Evaluating the Feasibility of Implementing a Risk-based Inspection Scheme by Building Consent Authorities in New Zealand
The New Zealand residential construction industry is characterised by escalating building costs coupled with low productivity. The building consenting process is suggested as an aspect that requires improvement, and which could improve efficiency in residential construction industry. Current consenting processes are complicated and long drawn with pressure on Building Consent Authorities (BCAs) to deliver a more streamline approach to the process. This situation is exacerbated by current demands for housing as a result of migration, rebuilding programmes and surges in economic and population growth.
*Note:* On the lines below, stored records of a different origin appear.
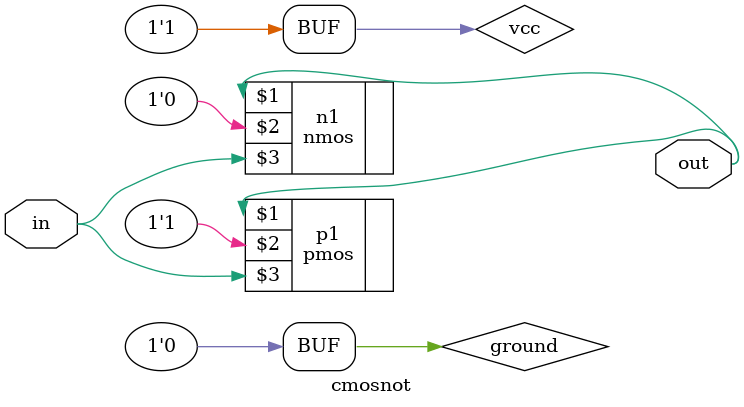
<source format=v>
module cmosnot(in,out);
input in;
output out;
supply1 vcc;
supply0 ground;

nmos n1(out,ground,in);
pmos p1(out,vcc,in);

endmodule

</source>
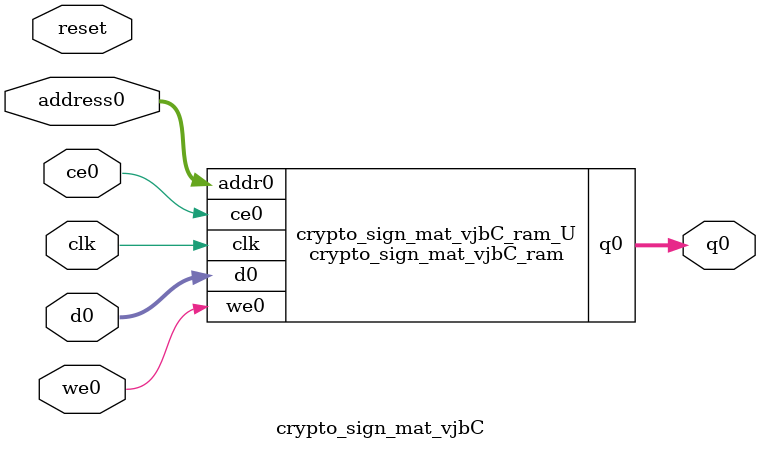
<source format=v>

`timescale 1 ns / 1 ps
module crypto_sign_mat_vjbC_ram (addr0, ce0, d0, we0, q0,  clk);

parameter DWIDTH = 23;
parameter AWIDTH = 13;
parameter MEM_SIZE = 5120;

input[AWIDTH-1:0] addr0;
input ce0;
input[DWIDTH-1:0] d0;
input we0;
output reg[DWIDTH-1:0] q0;
input clk;

(* ram_style = "block" *)reg [DWIDTH-1:0] ram[0:MEM_SIZE-1];




always @(posedge clk)  
begin 
    if (ce0) 
    begin
        if (we0) 
        begin 
            ram[addr0] <= d0; 
            q0 <= d0;
        end 
        else 
            q0 <= ram[addr0];
    end
end


endmodule


`timescale 1 ns / 1 ps
module crypto_sign_mat_vjbC(
    reset,
    clk,
    address0,
    ce0,
    we0,
    d0,
    q0);

parameter DataWidth = 32'd23;
parameter AddressRange = 32'd5120;
parameter AddressWidth = 32'd13;
input reset;
input clk;
input[AddressWidth - 1:0] address0;
input ce0;
input we0;
input[DataWidth - 1:0] d0;
output[DataWidth - 1:0] q0;



crypto_sign_mat_vjbC_ram crypto_sign_mat_vjbC_ram_U(
    .clk( clk ),
    .addr0( address0 ),
    .ce0( ce0 ),
    .we0( we0 ),
    .d0( d0 ),
    .q0( q0 ));

endmodule


</source>
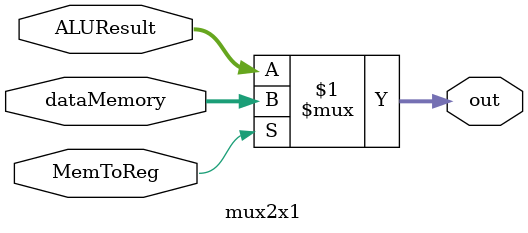
<source format=v>
module mux2x1(
        input [31:0] ALUResult,
        input [31:0] dataMemory,
        input wire MemToReg,
        output [31:0] out 
    );

        assign out = (MemToReg) ? dataMemory : ALUResult;

endmodule
</source>
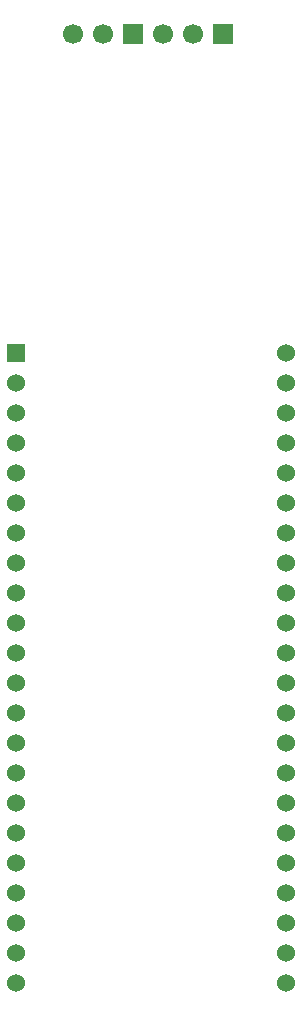
<source format=gbr>
%TF.GenerationSoftware,KiCad,Pcbnew,9.0.1*%
%TF.CreationDate,2025-04-13T13:12:51+02:00*%
%TF.ProjectId,esp32-schematic,65737033-322d-4736-9368-656d61746963,rev?*%
%TF.SameCoordinates,Original*%
%TF.FileFunction,Copper,L2,Bot*%
%TF.FilePolarity,Positive*%
%FSLAX46Y46*%
G04 Gerber Fmt 4.6, Leading zero omitted, Abs format (unit mm)*
G04 Created by KiCad (PCBNEW 9.0.1) date 2025-04-13 13:12:51*
%MOMM*%
%LPD*%
G01*
G04 APERTURE LIST*
%TA.AperFunction,ComponentPad*%
%ADD10R,1.700000X1.700000*%
%TD*%
%TA.AperFunction,ComponentPad*%
%ADD11C,1.700000*%
%TD*%
%TA.AperFunction,ComponentPad*%
%ADD12R,1.530000X1.530000*%
%TD*%
%TA.AperFunction,ComponentPad*%
%ADD13C,1.530000*%
%TD*%
G04 APERTURE END LIST*
D10*
%TO.P,J1,1,Pin_1*%
%TO.N,3.3V*%
X87000000Y-17500000D03*
D11*
%TO.P,J1,2,Pin_2*%
%TO.N,PPS*%
X84460000Y-17500000D03*
%TO.P,J1,3,Pin_3*%
%TO.N,TX*%
X81920000Y-17500000D03*
D10*
%TO.P,J1,4,Pin_4*%
%TO.N,RX*%
X79380000Y-17500000D03*
D11*
%TO.P,J1,5,Pin_5*%
%TO.N,GND*%
X76840000Y-17500000D03*
%TO.P,J1,6,Pin_6*%
%TO.N,5V*%
X74300000Y-17500000D03*
%TD*%
D12*
%TO.P,U1,J1_1,3V3*%
%TO.N,3.3V*%
X69500000Y-44500000D03*
D13*
%TO.P,U1,J1_2,3V3*%
X69500000Y-47040000D03*
%TO.P,U1,J1_3,RST*%
%TO.N,unconnected-(U1-RST-PadJ1_3)*%
X69500000Y-49580000D03*
%TO.P,U1,J1_4,GPIO4*%
%TO.N,unconnected-(U1-GPIO4-PadJ1_4)*%
X69500000Y-52120000D03*
%TO.P,U1,J1_5,GPIO5*%
%TO.N,PPS*%
X69500000Y-54660000D03*
%TO.P,U1,J1_6,GPIO6*%
%TO.N,unconnected-(U1-GPIO6-PadJ1_6)*%
X69500000Y-57200000D03*
%TO.P,U1,J1_7,GPIO7*%
%TO.N,unconnected-(U1-GPIO7-PadJ1_7)*%
X69500000Y-59740000D03*
%TO.P,U1,J1_8,GPIO15*%
%TO.N,unconnected-(U1-GPIO15-PadJ1_8)*%
X69500000Y-62280000D03*
%TO.P,U1,J1_9,GPIO16*%
%TO.N,unconnected-(U1-GPIO16-PadJ1_9)*%
X69500000Y-64820000D03*
%TO.P,U1,J1_10,GPIO17*%
%TO.N,unconnected-(U1-GPIO17-PadJ1_10)*%
X69500000Y-67360000D03*
%TO.P,U1,J1_11,GPIO18*%
%TO.N,unconnected-(U1-GPIO18-PadJ1_11)*%
X69500000Y-69900000D03*
%TO.P,U1,J1_12,GPIO8*%
%TO.N,unconnected-(U1-GPIO8-PadJ1_12)*%
X69500000Y-72440000D03*
%TO.P,U1,J1_13,GPIO3*%
%TO.N,unconnected-(U1-GPIO3-PadJ1_13)*%
X69500000Y-74980000D03*
%TO.P,U1,J1_14,GPIO46*%
%TO.N,unconnected-(U1-GPIO46-PadJ1_14)*%
X69500000Y-77520000D03*
%TO.P,U1,J1_15,GPIO9*%
%TO.N,unconnected-(U1-GPIO9-PadJ1_15)*%
X69500000Y-80060000D03*
%TO.P,U1,J1_16,GPIO10*%
%TO.N,unconnected-(U1-GPIO10-PadJ1_16)*%
X69500000Y-82600000D03*
%TO.P,U1,J1_17,GPIO11*%
%TO.N,unconnected-(U1-GPIO11-PadJ1_17)*%
X69500000Y-85140000D03*
%TO.P,U1,J1_18,GPIO12*%
%TO.N,unconnected-(U1-GPIO12-PadJ1_18)*%
X69500000Y-87680000D03*
%TO.P,U1,J1_19,GPIO13*%
%TO.N,unconnected-(U1-GPIO13-PadJ1_19)*%
X69500000Y-90220000D03*
%TO.P,U1,J1_20,GPIO14*%
%TO.N,unconnected-(U1-GPIO14-PadJ1_20)*%
X69500000Y-92760000D03*
%TO.P,U1,J1_21,5V0*%
%TO.N,5V*%
X69500000Y-95300000D03*
%TO.P,U1,J1_22,GND*%
%TO.N,GND*%
X69500000Y-97840000D03*
%TO.P,U1,J3_1,GND*%
X92360000Y-44500000D03*
%TO.P,U1,J3_2,U0TXD/GPIO43*%
%TO.N,TX*%
X92360000Y-47040000D03*
%TO.P,U1,J3_3,U0RXD/GPIO44*%
%TO.N,RX*%
X92360000Y-49580000D03*
%TO.P,U1,J3_4,GPIO1*%
%TO.N,unconnected-(U1-GPIO1-PadJ3_4)*%
X92360000Y-52120000D03*
%TO.P,U1,J3_5,GPIO2*%
%TO.N,unconnected-(U1-GPIO2-PadJ3_5)*%
X92360000Y-54660000D03*
%TO.P,U1,J3_6,MTMS/GPIO42*%
%TO.N,unconnected-(U1-MTMS{slash}GPIO42-PadJ3_6)*%
X92360000Y-57200000D03*
%TO.P,U1,J3_7,MTDI/GPIO41*%
%TO.N,unconnected-(U1-MTDI{slash}GPIO41-PadJ3_7)*%
X92360000Y-59740000D03*
%TO.P,U1,J3_8,MTDO/GPIO40*%
%TO.N,unconnected-(U1-MTDO{slash}GPIO40-PadJ3_8)*%
X92360000Y-62280000D03*
%TO.P,U1,J3_9,MTCK/GPIO39*%
%TO.N,unconnected-(U1-MTCK{slash}GPIO39-PadJ3_9)*%
X92360000Y-64820000D03*
%TO.P,U1,J3_10,GPIO38*%
%TO.N,unconnected-(U1-GPIO38-PadJ3_10)*%
X92360000Y-67360000D03*
%TO.P,U1,J3_11,GPIO37*%
%TO.N,unconnected-(U1-GPIO37-PadJ3_11)*%
X92360000Y-69900000D03*
%TO.P,U1,J3_12,GPIO36*%
%TO.N,unconnected-(U1-GPIO36-PadJ3_12)*%
X92360000Y-72440000D03*
%TO.P,U1,J3_13,GPIO35*%
%TO.N,unconnected-(U1-GPIO35-PadJ3_13)*%
X92360000Y-74980000D03*
%TO.P,U1,J3_14,GPIO0*%
%TO.N,unconnected-(U1-GPIO0-PadJ3_14)*%
X92360000Y-77520000D03*
%TO.P,U1,J3_15,GPIO45*%
%TO.N,unconnected-(U1-GPIO45-PadJ3_15)*%
X92360000Y-80060000D03*
%TO.P,U1,J3_16,GPIO48*%
%TO.N,unconnected-(U1-GPIO48-PadJ3_16)*%
X92360000Y-82600000D03*
%TO.P,U1,J3_17,GPIO47*%
%TO.N,unconnected-(U1-GPIO47-PadJ3_17)*%
X92360000Y-85140000D03*
%TO.P,U1,J3_18,GPIO21*%
%TO.N,unconnected-(U1-GPIO21-PadJ3_18)*%
X92360000Y-87680000D03*
%TO.P,U1,J3_19,USB_D+/GPIO20*%
%TO.N,unconnected-(U1-USB_D+{slash}GPIO20-PadJ3_19)*%
X92360000Y-90220000D03*
%TO.P,U1,J3_20,USB_D-/GPIO19*%
%TO.N,unconnected-(U1-USB_D-{slash}GPIO19-PadJ3_20)*%
X92360000Y-92760000D03*
%TO.P,U1,J3_21,GND*%
%TO.N,GND*%
X92360000Y-95300000D03*
%TO.P,U1,J3_22,GND*%
X92360000Y-97840000D03*
%TD*%
M02*

</source>
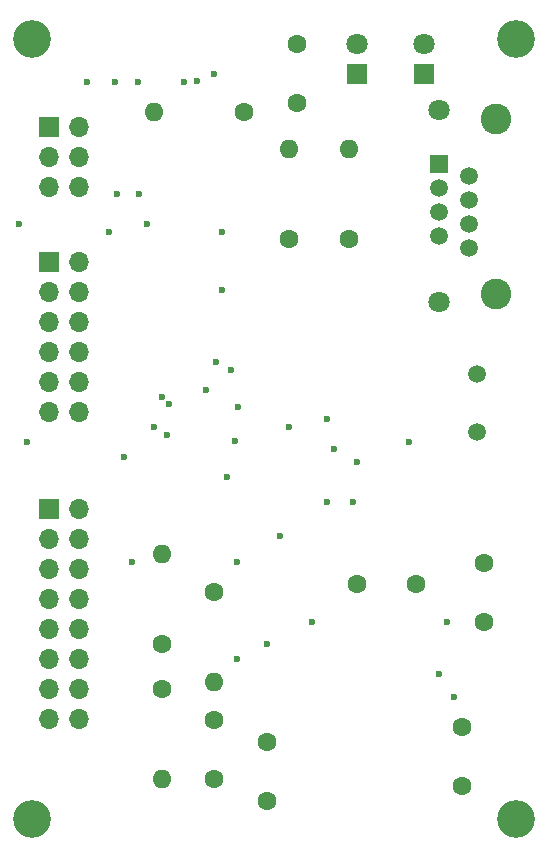
<source format=gbs>
G04 #@! TF.GenerationSoftware,KiCad,Pcbnew,(5.1.9)-1*
G04 #@! TF.CreationDate,2021-08-21T09:49:19+09:00*
G04 #@! TF.ProjectId,DragonOne_lan_rev02,44726167-6f6e-44f6-9e65-5f6c616e5f72,rev?*
G04 #@! TF.SameCoordinates,PX7cee6c0PY80befc0*
G04 #@! TF.FileFunction,Soldermask,Bot*
G04 #@! TF.FilePolarity,Negative*
%FSLAX46Y46*%
G04 Gerber Fmt 4.6, Leading zero omitted, Abs format (unit mm)*
G04 Created by KiCad (PCBNEW (5.1.9)-1) date 2021-08-21 09:49:19*
%MOMM*%
%LPD*%
G01*
G04 APERTURE LIST*
%ADD10C,1.800000*%
%ADD11C,2.600000*%
%ADD12C,1.500000*%
%ADD13R,1.500000X1.500000*%
%ADD14O,1.700000X1.700000*%
%ADD15R,1.700000X1.700000*%
%ADD16R,1.800000X1.800000*%
%ADD17C,3.200000*%
%ADD18O,1.600000X1.600000*%
%ADD19C,1.600000*%
%ADD20C,0.600000*%
G04 APERTURE END LIST*
D10*
X37465000Y62965000D03*
X37465000Y46715000D03*
D11*
X42305000Y47440000D03*
X42305000Y62240000D03*
D12*
X40005000Y51308000D03*
X40005000Y53340000D03*
X40005000Y55372000D03*
X40005000Y57404000D03*
X37465000Y52324000D03*
X37465000Y54356000D03*
X37465000Y56388000D03*
D13*
X37465000Y58420000D03*
D14*
X6985000Y56515000D03*
X4445000Y56515000D03*
X6985000Y59055000D03*
X4445000Y59055000D03*
X6985000Y61595000D03*
D15*
X4445000Y61595000D03*
D14*
X6985000Y37465000D03*
X4445000Y37465000D03*
X6985000Y40005000D03*
X4445000Y40005000D03*
X6985000Y42545000D03*
X4445000Y42545000D03*
X6985000Y45085000D03*
X4445000Y45085000D03*
X6985000Y47625000D03*
X4445000Y47625000D03*
X6985000Y50165000D03*
D15*
X4445000Y50165000D03*
D10*
X30480000Y68580000D03*
D16*
X30480000Y66040000D03*
D10*
X36195000Y68580000D03*
D16*
X36195000Y66040000D03*
D17*
X3000000Y69000000D03*
X44000000Y69000000D03*
X44000000Y3000000D03*
X3000000Y3000000D03*
D12*
X40640000Y35760000D03*
X40640000Y40640000D03*
D18*
X13970000Y25400000D03*
D19*
X13970000Y17780000D03*
D18*
X18415000Y14605000D03*
D19*
X18415000Y22225000D03*
D18*
X13970000Y6350000D03*
D19*
X13970000Y13970000D03*
D18*
X13335000Y62865000D03*
D19*
X20955000Y62865000D03*
D18*
X29845000Y59690000D03*
D19*
X29845000Y52070000D03*
D18*
X24765000Y59690000D03*
D19*
X24765000Y52070000D03*
D14*
X6985000Y11430000D03*
X4445000Y11430000D03*
X6985000Y13970000D03*
X4445000Y13970000D03*
X6985000Y16510000D03*
X4445000Y16510000D03*
X6985000Y19050000D03*
X4445000Y19050000D03*
X6985000Y21590000D03*
X4445000Y21590000D03*
X6985000Y24130000D03*
X4445000Y24130000D03*
X6985000Y26670000D03*
X4445000Y26670000D03*
X6985000Y29210000D03*
D15*
X4445000Y29210000D03*
D19*
X18415000Y11350000D03*
X18415000Y6350000D03*
X22860000Y4525000D03*
X22860000Y9525000D03*
X35480000Y22860000D03*
X30480000Y22860000D03*
X39370000Y5795000D03*
X39370000Y10795000D03*
X41275000Y24685000D03*
X41275000Y19685000D03*
X25400000Y63580000D03*
X25400000Y68580000D03*
D20*
X22859938Y17780000D03*
X26670000Y19685000D03*
X27940000Y29845000D03*
X28575000Y34290010D03*
X27940000Y36830000D03*
X20320000Y24765000D03*
X10795000Y33655000D03*
X2540000Y34925000D03*
X30190400Y29830800D03*
X10160000Y55880000D03*
X7685010Y65405000D03*
X15875000Y65405000D03*
X9525000Y52705000D03*
X38100000Y19685000D03*
X38735028Y13335000D03*
X37465000Y15240020D03*
X34924995Y34924995D03*
X12065000Y55880000D03*
X10000000Y65405008D03*
X18415000Y66040000D03*
X1905000Y53340000D03*
X30546200Y33163000D03*
X20178400Y34940500D03*
X20432000Y37830900D03*
X19526500Y31908500D03*
X11430000Y24765000D03*
X19823900Y40956100D03*
X18562000Y41701300D03*
X14401164Y35496218D03*
X17718200Y39276400D03*
X13334986Y36170100D03*
X14605000Y38100000D03*
X13970000Y38735006D03*
X20320000Y16510000D03*
X24764988Y36155801D03*
X19050000Y47745500D03*
X19050000Y52705000D03*
X23981125Y26922075D03*
X17000000Y65439990D03*
X12700000Y53340000D03*
X12000018Y65405000D03*
M02*

</source>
Government has embarked on a policy shift that would make the construction industry more accountable for their work, with less reliance on BCAs. The current study investigates the building consenting process, and evaluates the feasibility of implementing a risk-based regulatory model in the form of a risk-based inspection scheme by BCAs in New Zealand.
To achieve this aim, the study employed a mixed method approach involving questionnaire surveys and semi-structured interviews with key construction stakeholders. Data gathered were analysed and synthesised and the research findings were validated using subject matter expert interviews. The investigation covered six regions Auckland, Canterbury, Central North Island, Southern, Midlands and Cook Strait regions, providing true representation of the population of construction stakeholders throughout New Zealand. It was found that the New Zealand building inspection process contained bottlenecks, leading to a plethora of knock-on effects on industry practice. The booking of inspections, regulatory inspection numbers, excessive documentation, upskilling of Licenced Building Practitioners, resourcing Building Consent Authorities were contributing to the bottlenecks in the building consent process. Further, there was a poor understanding of risk-based regulations that have been introduced into consenting system. This is attributed to poor education and skill levels, inadequate quality assurance processes, and loose implementation of the legislation on risk-based models. However, the feasibility study concludes with recommendations from this study, that risk-based inspection that once designed, piloted and supported well could be fully implemented as a Building Consent Authorities tool in New Zealand. The study recommends for government to lead the full implementation of risk-based inspections with the support of stakeholders. A national framework which sets a minimum qualification based on building regulations and building code compliance with on-going upskilling is required for the whole construction sector. Implementing risk-based models within building regulations will address bottleneck pressures and improve the current productivity in the New Zealand residential construction sector. This research contributes to existing knowledge in the area of risk-based building regulations. In particular, the study makes contribution to risk-based models as building regulatory tools in the house building sector in New Zealand.